Revolutionizing Turbojet Spool Inspection: Faster, Lighter, More Efficient

Accessing the internal surfaces of HPC spools using large sensors is difficult, yet the total surface area to inspect is so large that it makes single-element probes inefficient and tedious to use.

High-pressure compressor spools have traditionally been inspected using eddy current testing (ECT). When used on these nickel-chrome and titanium alloys, the accurate technique allows detection of surface-breaking cracks and defects as small as 0.25mm length by 0.08mm deep. The high detection performance of ECT is the reason why it is widely used for surface flaws despite one of its greatest downsides: the small footprint of single-element probes.

To cover the full surface, a large robotic arm must be deployed to perform a scan with small incremental passes, in a way not dissimilar to classic vinyl record players. Depending on spool model, this inspection procedure can require six to twelve hours to fully inspect the surface.

In addition to the time required for large surfaces, there is the challenge of accessing the internal surfaces. Spools are composed of three to six disks, called stages, stacked and welded together such that the entry point between two of them is a narrow gap that can be as tight as 30mm (1.2in). Inspectors cannot even insert their hands. In addition, each disk has a different shape optimized for maximum engine efficiency, so the inspection requires careful control of the probe.

A lightweight and modular scanner was designed to hold ECA probes with large coverage to efficiently inspect the internal surfaces of the spools.

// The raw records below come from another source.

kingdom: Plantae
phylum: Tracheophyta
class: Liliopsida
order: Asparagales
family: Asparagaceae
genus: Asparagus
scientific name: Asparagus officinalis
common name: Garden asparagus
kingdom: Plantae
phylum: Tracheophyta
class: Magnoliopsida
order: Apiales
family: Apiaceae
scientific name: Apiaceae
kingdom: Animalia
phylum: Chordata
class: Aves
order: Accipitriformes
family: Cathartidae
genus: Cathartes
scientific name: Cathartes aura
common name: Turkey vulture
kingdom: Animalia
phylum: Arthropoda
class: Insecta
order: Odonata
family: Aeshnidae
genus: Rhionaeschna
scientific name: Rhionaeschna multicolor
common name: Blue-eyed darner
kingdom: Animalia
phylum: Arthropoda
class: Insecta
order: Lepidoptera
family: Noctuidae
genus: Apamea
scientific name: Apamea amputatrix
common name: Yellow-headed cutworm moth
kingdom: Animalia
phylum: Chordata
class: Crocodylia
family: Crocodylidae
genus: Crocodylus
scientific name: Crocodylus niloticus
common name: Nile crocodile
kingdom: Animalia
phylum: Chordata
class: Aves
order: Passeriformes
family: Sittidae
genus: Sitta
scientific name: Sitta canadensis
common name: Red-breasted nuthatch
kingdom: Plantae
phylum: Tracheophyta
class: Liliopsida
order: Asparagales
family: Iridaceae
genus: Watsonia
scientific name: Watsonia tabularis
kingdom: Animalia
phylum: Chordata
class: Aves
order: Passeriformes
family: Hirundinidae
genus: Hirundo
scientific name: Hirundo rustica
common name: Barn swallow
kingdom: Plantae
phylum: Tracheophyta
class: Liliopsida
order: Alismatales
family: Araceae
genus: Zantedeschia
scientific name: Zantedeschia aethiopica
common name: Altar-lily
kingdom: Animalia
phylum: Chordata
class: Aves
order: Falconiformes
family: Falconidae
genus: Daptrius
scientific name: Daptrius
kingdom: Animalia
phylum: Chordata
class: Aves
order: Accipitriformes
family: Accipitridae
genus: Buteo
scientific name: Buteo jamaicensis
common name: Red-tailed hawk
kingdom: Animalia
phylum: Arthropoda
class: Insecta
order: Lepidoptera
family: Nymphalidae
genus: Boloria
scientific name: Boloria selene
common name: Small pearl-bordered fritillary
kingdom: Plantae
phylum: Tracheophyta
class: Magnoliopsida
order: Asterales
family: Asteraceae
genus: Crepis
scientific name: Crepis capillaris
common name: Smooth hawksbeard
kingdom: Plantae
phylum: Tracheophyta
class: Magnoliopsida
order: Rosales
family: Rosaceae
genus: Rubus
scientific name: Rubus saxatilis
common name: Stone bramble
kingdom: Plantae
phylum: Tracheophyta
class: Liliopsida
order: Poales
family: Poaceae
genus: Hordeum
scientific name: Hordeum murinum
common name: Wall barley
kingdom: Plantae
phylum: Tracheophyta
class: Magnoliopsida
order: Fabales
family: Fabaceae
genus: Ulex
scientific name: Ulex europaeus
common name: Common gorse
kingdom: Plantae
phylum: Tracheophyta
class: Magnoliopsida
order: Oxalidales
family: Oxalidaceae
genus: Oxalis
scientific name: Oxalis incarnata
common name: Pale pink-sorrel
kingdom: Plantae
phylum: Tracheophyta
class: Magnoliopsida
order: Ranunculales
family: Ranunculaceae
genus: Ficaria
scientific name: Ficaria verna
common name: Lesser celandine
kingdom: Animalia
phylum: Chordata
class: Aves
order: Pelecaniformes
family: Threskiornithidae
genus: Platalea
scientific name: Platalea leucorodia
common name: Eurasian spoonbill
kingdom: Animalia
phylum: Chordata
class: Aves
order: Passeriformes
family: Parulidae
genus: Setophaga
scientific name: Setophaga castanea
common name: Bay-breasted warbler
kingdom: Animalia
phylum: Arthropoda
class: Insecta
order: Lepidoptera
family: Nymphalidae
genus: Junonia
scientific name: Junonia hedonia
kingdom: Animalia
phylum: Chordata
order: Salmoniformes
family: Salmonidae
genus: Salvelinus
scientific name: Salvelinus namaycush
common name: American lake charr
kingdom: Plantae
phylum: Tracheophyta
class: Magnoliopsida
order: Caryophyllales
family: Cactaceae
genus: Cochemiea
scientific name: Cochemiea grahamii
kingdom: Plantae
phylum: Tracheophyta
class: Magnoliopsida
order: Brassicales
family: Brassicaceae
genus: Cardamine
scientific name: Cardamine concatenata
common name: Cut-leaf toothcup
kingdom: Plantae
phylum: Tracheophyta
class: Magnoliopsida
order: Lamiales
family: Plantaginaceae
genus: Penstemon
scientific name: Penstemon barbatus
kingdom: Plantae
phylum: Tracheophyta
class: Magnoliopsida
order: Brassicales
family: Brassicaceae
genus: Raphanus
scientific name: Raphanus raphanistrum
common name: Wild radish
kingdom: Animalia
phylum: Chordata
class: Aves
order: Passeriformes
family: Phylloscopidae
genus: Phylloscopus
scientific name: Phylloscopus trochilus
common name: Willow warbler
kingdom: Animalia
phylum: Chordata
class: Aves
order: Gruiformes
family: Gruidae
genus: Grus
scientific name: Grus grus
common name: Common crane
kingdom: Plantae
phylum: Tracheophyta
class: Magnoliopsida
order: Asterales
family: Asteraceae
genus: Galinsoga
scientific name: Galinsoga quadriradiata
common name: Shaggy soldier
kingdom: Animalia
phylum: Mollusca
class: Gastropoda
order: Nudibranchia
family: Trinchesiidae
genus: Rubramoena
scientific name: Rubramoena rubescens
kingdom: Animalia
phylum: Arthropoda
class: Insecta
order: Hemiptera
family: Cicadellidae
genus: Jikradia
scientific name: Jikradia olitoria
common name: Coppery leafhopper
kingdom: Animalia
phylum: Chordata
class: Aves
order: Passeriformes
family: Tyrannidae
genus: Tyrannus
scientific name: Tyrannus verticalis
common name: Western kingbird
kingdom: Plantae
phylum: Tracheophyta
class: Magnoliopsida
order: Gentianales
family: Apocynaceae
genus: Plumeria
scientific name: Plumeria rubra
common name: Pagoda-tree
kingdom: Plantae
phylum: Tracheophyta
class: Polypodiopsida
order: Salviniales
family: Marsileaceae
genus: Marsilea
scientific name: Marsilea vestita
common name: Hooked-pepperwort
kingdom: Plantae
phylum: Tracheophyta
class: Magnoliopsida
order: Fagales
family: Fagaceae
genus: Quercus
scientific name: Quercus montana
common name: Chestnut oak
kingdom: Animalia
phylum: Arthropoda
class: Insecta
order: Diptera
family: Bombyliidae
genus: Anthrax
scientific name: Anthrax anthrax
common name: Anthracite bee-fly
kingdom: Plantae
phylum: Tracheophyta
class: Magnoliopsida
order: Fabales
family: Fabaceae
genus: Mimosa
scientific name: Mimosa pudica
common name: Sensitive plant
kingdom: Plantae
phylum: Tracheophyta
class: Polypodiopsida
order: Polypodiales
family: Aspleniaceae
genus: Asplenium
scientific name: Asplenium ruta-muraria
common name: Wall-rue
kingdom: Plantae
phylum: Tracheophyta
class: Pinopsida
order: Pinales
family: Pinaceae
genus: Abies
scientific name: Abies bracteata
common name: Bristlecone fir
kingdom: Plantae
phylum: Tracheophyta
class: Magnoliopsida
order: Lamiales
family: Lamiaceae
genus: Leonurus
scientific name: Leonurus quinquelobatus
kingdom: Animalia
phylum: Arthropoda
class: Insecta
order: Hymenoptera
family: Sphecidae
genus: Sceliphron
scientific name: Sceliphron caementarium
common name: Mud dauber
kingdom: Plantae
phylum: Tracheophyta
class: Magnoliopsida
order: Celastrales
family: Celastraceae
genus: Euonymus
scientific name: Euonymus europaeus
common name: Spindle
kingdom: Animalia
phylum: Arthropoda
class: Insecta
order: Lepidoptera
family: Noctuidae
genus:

To tackle this challenge, Eddyfi Technologies developed a series of compact scanners adapted to each spool model requiring inspection. These scanners are designed so they can attach to any of the spool stages and act as robust platform onto which probes can be attached. These scanners provide accurate axial and radial positioning, as well as rotational position encoding. High-resolution ECA probes designed for each of the stage profiles can then be attached to the central scanner to perform the actual inspection.

The scanner is lightweight and can be positioned single-handedly. The relevant probe is anchored to the scanner and connected to the Ectane^® 3 instrument. Inspectors can then effortlessly rotate the scanner to make a single full turn. It is possible to use a rotating table to rotate the spool itself, depending on the inspection team’s needs.

Engine spools are usually made of nickel-based or titanium alloys. The ECA probe uses an array of 128 coils with a diameter of 2mm (0.08in), in short-double-driver (SDD) topology. It provides a radial resolution of 0.5mm (0.02in) and a coverage of 256mm (10in).

The probe takes advantage of the P-Flex, or printed flexible probe, technology and its unrivaled flexibility to ensure close contact with every corner of every surface within the spool inner layers.